On Saturday 29 June 1935 Alvan T Marston, a dentist with an interest in the Palaeolithic, was searching the quarried faces in Barnfield Pit for flint tools.

In one face, six feet above the pit floor, he spotted what he thought might be a bit of bone sticking out.

On closer inspection he, as a dentist, immediately recognised it as a human occipital bone (ie. from the base of the skull at the back).

Despite the possibility of subsequent controversy over its position, he realised he couldn't leave it where it was, so marked the spot, left the bone in the keeping of the local chemist, left a note begging the foreman not to dig the site away before more detailed examination and sent an urgent telegram to the British Museum.

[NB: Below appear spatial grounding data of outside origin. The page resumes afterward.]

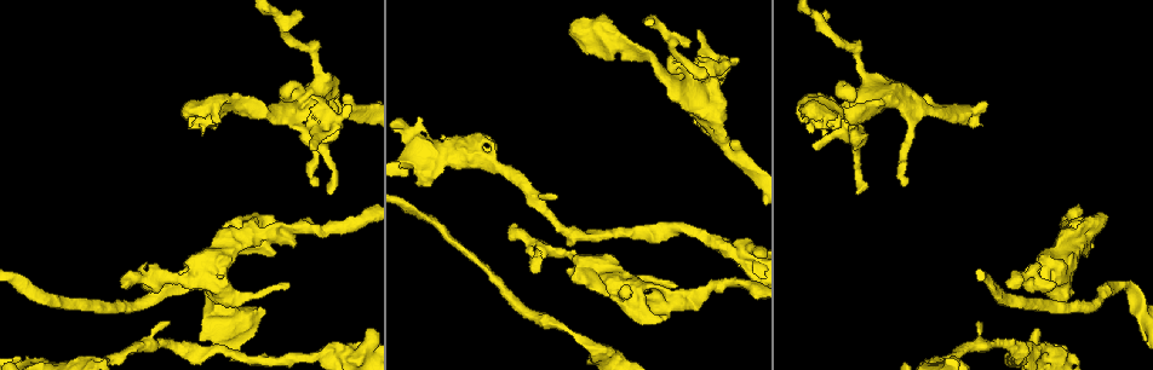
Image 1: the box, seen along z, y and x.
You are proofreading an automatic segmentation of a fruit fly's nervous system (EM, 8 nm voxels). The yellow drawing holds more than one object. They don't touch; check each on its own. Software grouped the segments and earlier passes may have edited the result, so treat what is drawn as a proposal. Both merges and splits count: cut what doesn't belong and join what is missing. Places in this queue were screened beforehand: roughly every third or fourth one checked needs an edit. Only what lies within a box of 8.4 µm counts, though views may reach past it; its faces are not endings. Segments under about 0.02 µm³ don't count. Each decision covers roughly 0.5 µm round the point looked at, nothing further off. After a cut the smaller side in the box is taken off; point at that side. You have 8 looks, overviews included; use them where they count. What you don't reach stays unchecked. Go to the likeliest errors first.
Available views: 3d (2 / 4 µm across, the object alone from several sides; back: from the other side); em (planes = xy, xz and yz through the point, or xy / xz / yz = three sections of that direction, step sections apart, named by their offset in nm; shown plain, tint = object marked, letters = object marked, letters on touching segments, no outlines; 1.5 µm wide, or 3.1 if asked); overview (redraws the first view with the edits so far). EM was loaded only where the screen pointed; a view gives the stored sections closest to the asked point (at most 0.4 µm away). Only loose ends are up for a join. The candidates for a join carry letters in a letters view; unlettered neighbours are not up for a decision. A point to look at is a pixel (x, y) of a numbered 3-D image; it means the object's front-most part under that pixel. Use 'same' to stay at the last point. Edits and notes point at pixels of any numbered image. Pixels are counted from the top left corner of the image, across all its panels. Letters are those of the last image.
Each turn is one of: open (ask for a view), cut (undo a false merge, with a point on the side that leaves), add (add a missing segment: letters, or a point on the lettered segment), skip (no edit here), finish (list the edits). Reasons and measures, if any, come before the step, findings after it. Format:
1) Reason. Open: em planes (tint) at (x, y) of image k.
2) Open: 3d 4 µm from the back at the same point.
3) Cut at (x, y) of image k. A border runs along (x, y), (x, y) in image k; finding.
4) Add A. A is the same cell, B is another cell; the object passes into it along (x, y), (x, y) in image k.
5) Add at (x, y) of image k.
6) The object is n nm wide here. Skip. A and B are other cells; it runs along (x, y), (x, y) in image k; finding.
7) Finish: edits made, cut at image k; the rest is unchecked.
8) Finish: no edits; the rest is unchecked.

An open end. Open: em planes (letters) at (737, 57) of image 1.

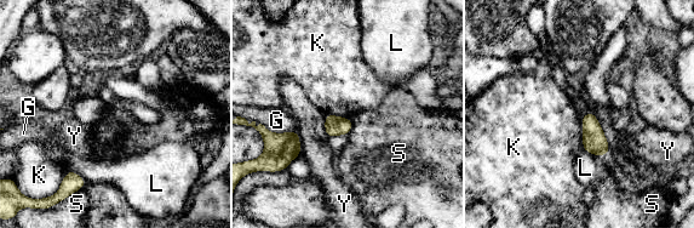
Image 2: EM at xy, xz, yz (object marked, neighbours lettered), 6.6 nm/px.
Skip. G, K, L, S and Y are other cells; a border runs along (580, 120), (583, 149) in image 2; none of them fits.

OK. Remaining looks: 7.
Branch stops here. Open: 3d 2 µm at (146, 287) of image 1.

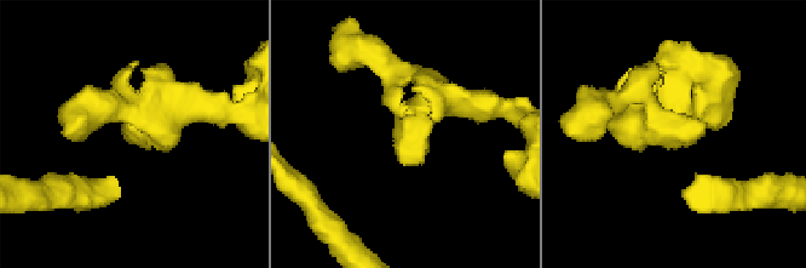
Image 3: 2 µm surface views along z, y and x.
Need the tissue. Open: em planes (tint) at (702, 124) of image 3.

Nine months later, on Sunday 15 March 1936, having spent most of his weekends searching near the same spot and harbouring some bitterness and frustration over the lack of official support for further investigation, Marston found another part of the same skull, the left parietal.

Amazingly, a third separate part of the same skull was found just under 20 years later on Saturday 30 July 1955, during investigations by John Wymer at a spot more than 80 feet from the earlier discoveries.

Alvan T. Marston at Barnfield Pit, Swanscombe, 31 July 1955 (From the Wymer Collection)

Alvan T. Marston at Barnfield Pit, Swanscombe, 31 July 1955 (From the Wymer Collection)


Swanscombe Skull

Speculative hunting scene at Swanscombe [Photo: NHM]

Although the skull is often colloquially called "Swanscombe Man", the delicate muscle attachments suggest it was in fact a young woman, despite its thickness. The inside of the skull reveals the shape and size of the brain, which are similar to those of modern humans.

However, the proportions of the skull and a small depression near its base are features shared with the much later Neanderthals; it appears that Swanscombe Woman was both a descendant of Boxgrove Man, and a distant ancestor of the Neanderthals. She came from one of the higher gravel horizons, rich in pointed handaxes.

How she died we do not know. Illness, disease or childbirth are all possibilities; or perhaps she had too close an encounter with one of the lions or bears that roamed the landscape, fighting over the carcass of a deer.